Review Summary: C86 - III
Despite an assumed perception of a being haven for raggedly refined and hyper-articulated indie, the sonic range of C86 was wide. One end of its spectrum was indeed occupied by bands that lyrically worshipped Morrissey above all else, and seemed firmly dedicated to embed a twee slant into every keystone song by The Cure and Echo and the Bunnymen. At the other end however, were bands that were hell-bent of pushing the darkened unrest of Joy Division through the meat grinder; bands that were hewing closer and closer to the hardened, frantic edge of noise punk, which by then had chewed its way through the guts of the American underground. And Yorkshire trio Death by Milkfloat was perhaps the most unhinged and high-strung of the lot.

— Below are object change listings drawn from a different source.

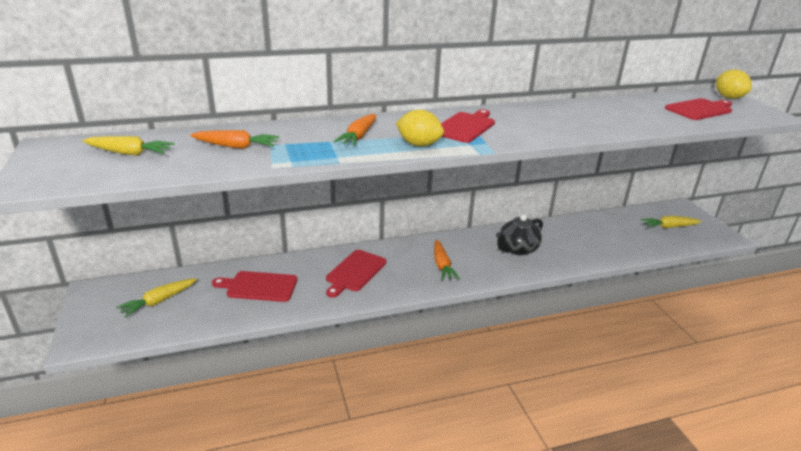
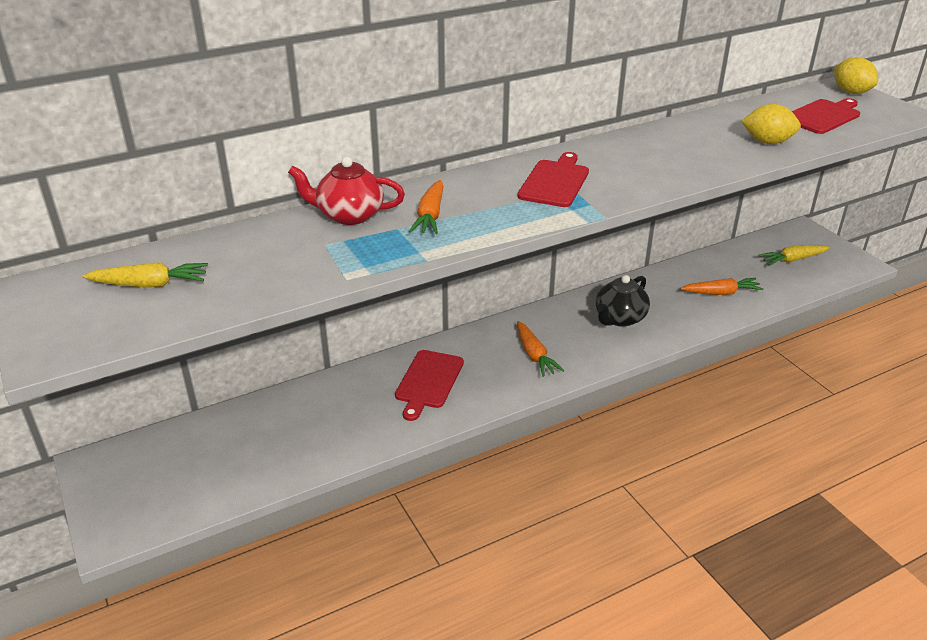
camera: 10 degrees left, 5 degrees up
(159, 301) = (190, 463): yellow carrot -> none
(236, 146) = (283, 254): orange carrot -> orange carrot (721, 293)
(259, 286) = (313, 421): red cutting board -> none
(299, 129) = (349, 215): none -> red teapot
(419, 145) = (510, 218): yellow lemon -> yellow lemon (767, 142)

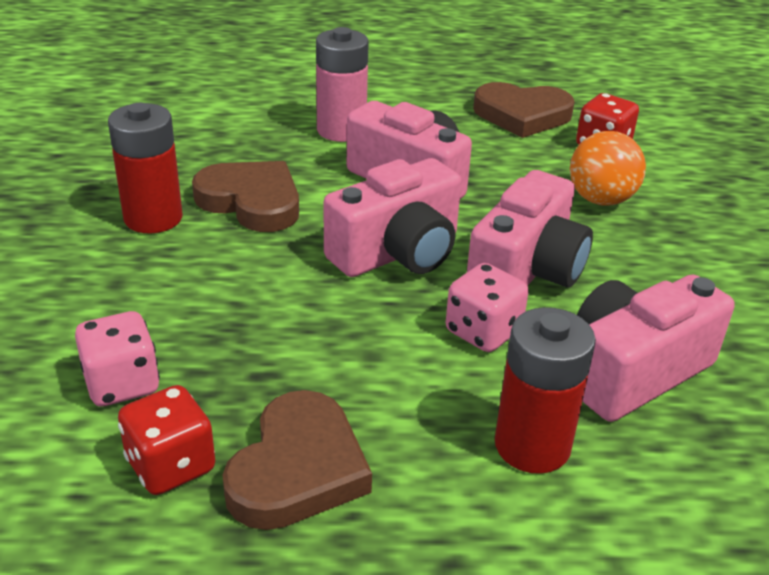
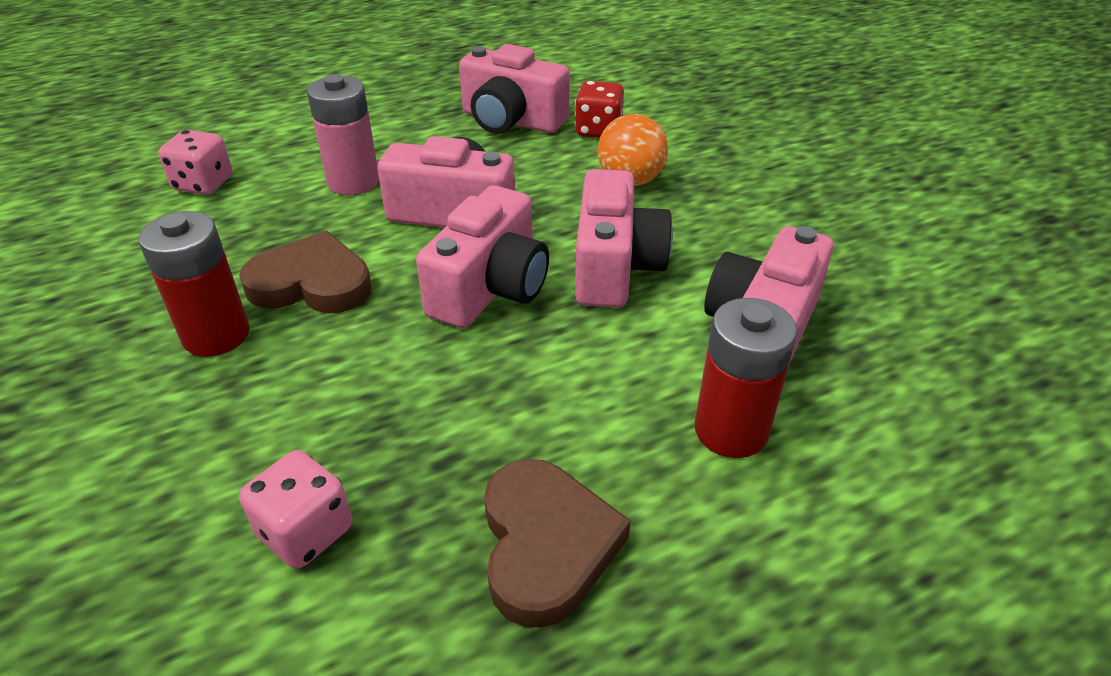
camera: 25 degrees left, 5 degrees up
(171, 465) = (419, 598): red dice -> none
(483, 332) = (617, 338): pink dice -> pink dice (203, 184)
(522, 115) = (511, 120): brown heart -> pink camera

Sense and Nonsense, the band’s debut EP is a 9-minute freak-out of forward thrust, an ictus of blown gaskets played with hair-raising force. Milkfloat put their best foot forward as their introduction. “What” is a perfect two-and-a-half minute lurch. Everything there is to love about punk is squeezed into its tilting frame. It paces the room relentlessly, punchy and lean-limbed, the haggard vocals inducing even more paranoiac unease into the listener. From there, the EP plows through four more takes of tooth-gnashing funk punk, packed with shreddy guitars, agile bass and a shocking amount of cowbell.
Milkfloat enjoyed a relatively longer life than most of C86’s echelons, enough to add a full-length LP to the niche’s usual steady tick of singles and Peel Sessions. In the end, like most of their peers, they didn’t make it past the mid-90’s and never really managed a proper tour. As its members funneled out into a growing number of quasi-supergroups of uber-sedate uber-British indie, and then into civilian jobs they once tried to avoid at all costs, their body of work became a more and more treasured document of the country’s once agitated and fertile underground.